_WHAT THE TASK REQUIRES_
Starting at the line containing "individual account context." and continuing through the end of the entries, reproduce those lines with every "ETH" replaced by "ether" and all else left unchanged.

══════════

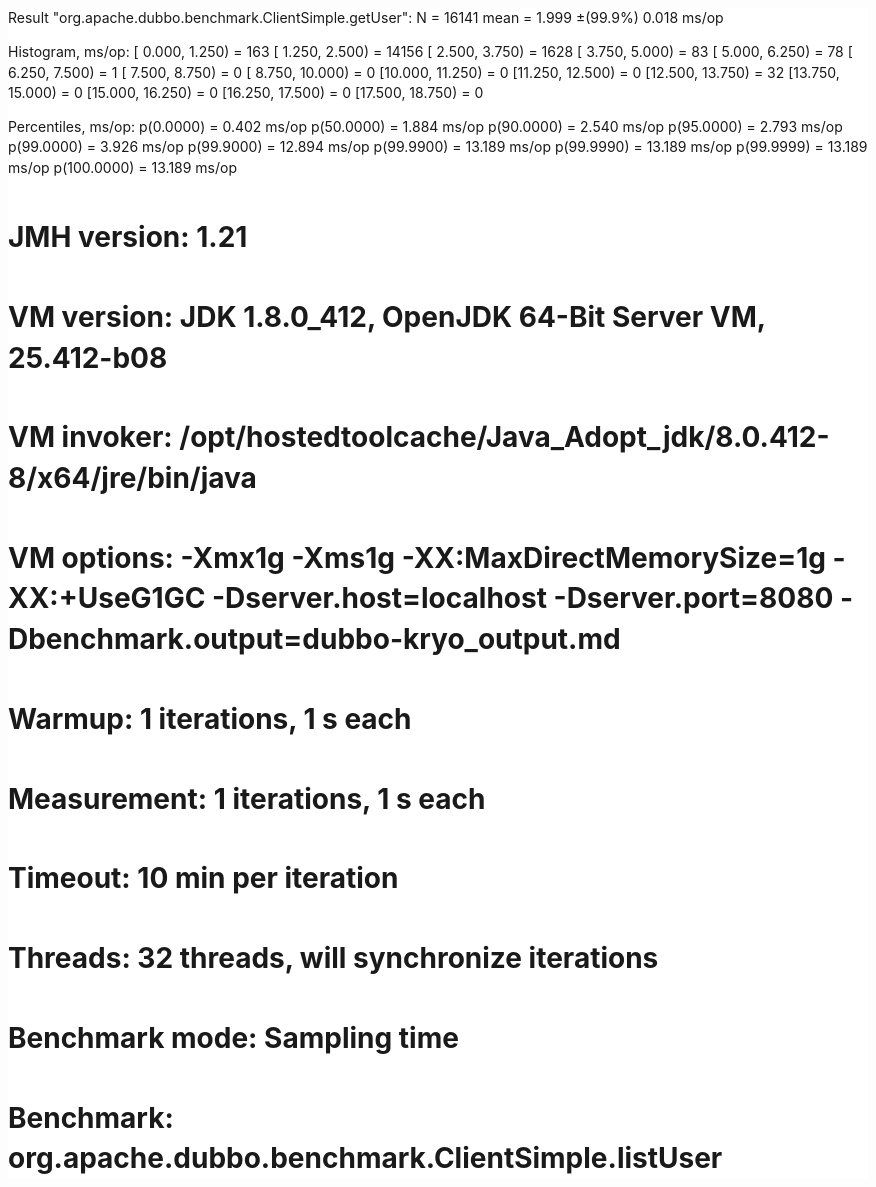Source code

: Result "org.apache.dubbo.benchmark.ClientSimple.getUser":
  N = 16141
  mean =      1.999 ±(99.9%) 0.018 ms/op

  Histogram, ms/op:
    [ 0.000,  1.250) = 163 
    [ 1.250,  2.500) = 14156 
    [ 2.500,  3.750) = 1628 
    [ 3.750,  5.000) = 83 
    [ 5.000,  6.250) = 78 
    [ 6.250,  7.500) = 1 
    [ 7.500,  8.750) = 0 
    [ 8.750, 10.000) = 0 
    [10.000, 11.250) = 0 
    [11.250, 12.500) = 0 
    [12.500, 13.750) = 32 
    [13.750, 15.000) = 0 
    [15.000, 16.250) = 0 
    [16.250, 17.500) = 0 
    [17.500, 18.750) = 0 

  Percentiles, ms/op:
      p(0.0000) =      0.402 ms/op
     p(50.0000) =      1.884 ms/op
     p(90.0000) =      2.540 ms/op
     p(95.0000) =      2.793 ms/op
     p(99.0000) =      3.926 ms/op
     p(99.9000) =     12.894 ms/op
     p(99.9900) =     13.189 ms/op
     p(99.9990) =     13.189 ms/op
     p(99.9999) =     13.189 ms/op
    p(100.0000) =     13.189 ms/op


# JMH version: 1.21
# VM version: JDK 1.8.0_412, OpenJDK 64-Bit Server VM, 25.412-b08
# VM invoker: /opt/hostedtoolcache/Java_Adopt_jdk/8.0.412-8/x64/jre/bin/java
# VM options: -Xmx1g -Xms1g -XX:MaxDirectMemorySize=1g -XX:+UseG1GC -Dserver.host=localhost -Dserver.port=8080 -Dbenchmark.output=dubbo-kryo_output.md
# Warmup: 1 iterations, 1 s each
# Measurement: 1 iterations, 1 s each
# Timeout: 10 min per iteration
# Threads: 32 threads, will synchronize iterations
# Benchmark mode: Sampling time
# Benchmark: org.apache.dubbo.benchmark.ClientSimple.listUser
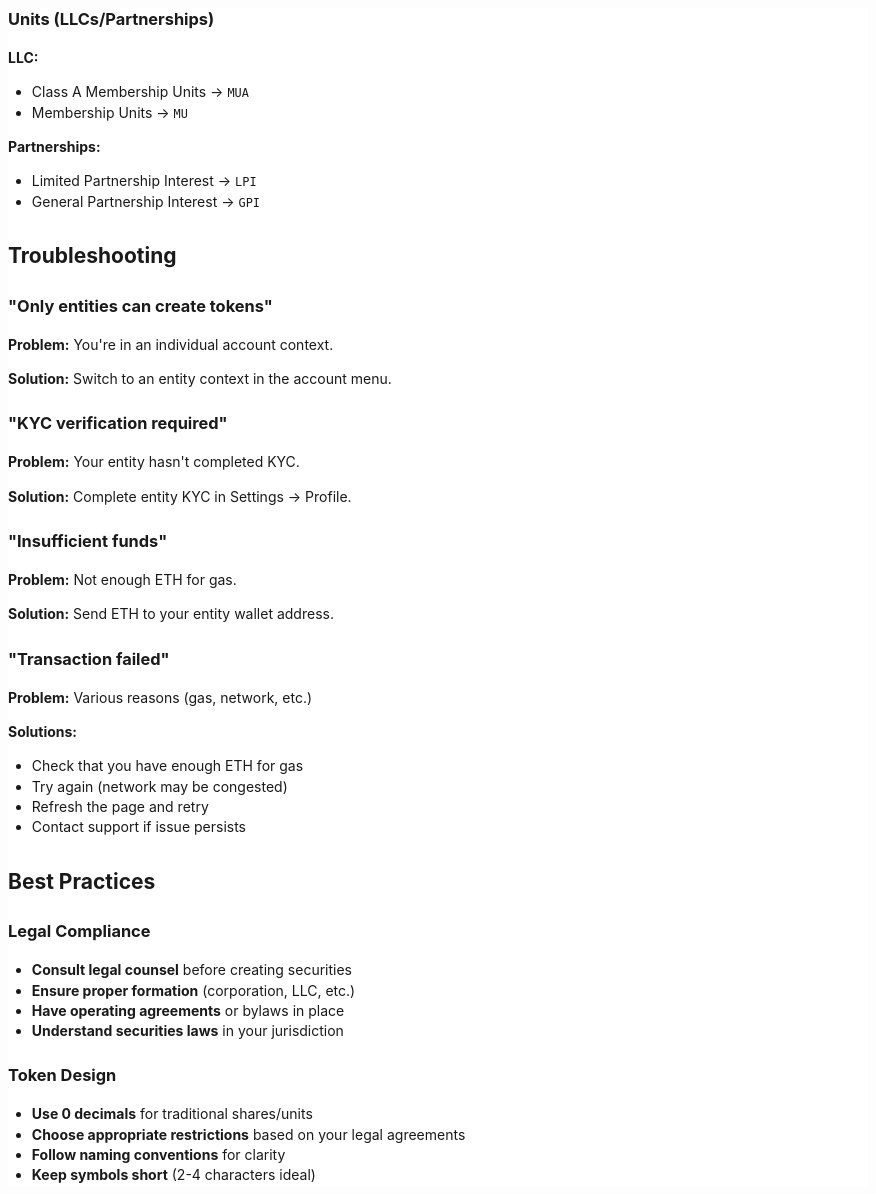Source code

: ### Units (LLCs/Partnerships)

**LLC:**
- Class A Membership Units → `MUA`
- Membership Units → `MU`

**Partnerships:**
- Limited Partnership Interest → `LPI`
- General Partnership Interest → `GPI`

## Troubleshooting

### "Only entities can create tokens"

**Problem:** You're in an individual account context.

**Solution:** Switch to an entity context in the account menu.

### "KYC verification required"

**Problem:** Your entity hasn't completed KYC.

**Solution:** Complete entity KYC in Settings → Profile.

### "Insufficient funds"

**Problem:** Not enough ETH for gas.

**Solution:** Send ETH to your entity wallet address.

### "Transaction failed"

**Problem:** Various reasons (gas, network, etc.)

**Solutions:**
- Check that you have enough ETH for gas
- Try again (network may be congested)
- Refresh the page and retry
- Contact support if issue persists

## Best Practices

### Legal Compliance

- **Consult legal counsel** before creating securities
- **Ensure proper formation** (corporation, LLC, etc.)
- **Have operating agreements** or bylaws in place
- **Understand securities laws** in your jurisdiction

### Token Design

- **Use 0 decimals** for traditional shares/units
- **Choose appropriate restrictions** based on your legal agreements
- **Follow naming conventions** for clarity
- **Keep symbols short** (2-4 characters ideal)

══════════

_WRITTEN RESPONSE_
**Problem:** You're in an individual account context.

**Solution:** Switch to an entity context in the account menu.

### "KYC verification required"

**Problem:** Your entity hasn't completed KYC.

**Solution:** Complete entity KYC in Settings → Profile.

### "Insufficient funds"

**Problem:** Not enough ether for gas.

**Solution:** Send ether to your entity wallet address.

### "Transaction failed"

**Problem:** Various reasons (gas, network, etc.)

**Solutions:**
- Check that you have enough ether for gas
- Try again (network may be congested)
- Refresh the page and retry
- Contact support if issue persists

## Best Practices

### Legal Compliance

- **Consult legal counsel** before creating securities
- **Ensure proper formation** (corporation, LLC, etc.)
- **Have operating agreements** or bylaws in place
- **Understand securities laws** in your jurisdiction

### Token Design

- **Use 0 decimals** for traditional shares/units
- **Choose appropriate restrictions** based on your legal agreements
- **Follow naming conventions** for clarity
- **Keep symbols short** (2-4 characters ideal)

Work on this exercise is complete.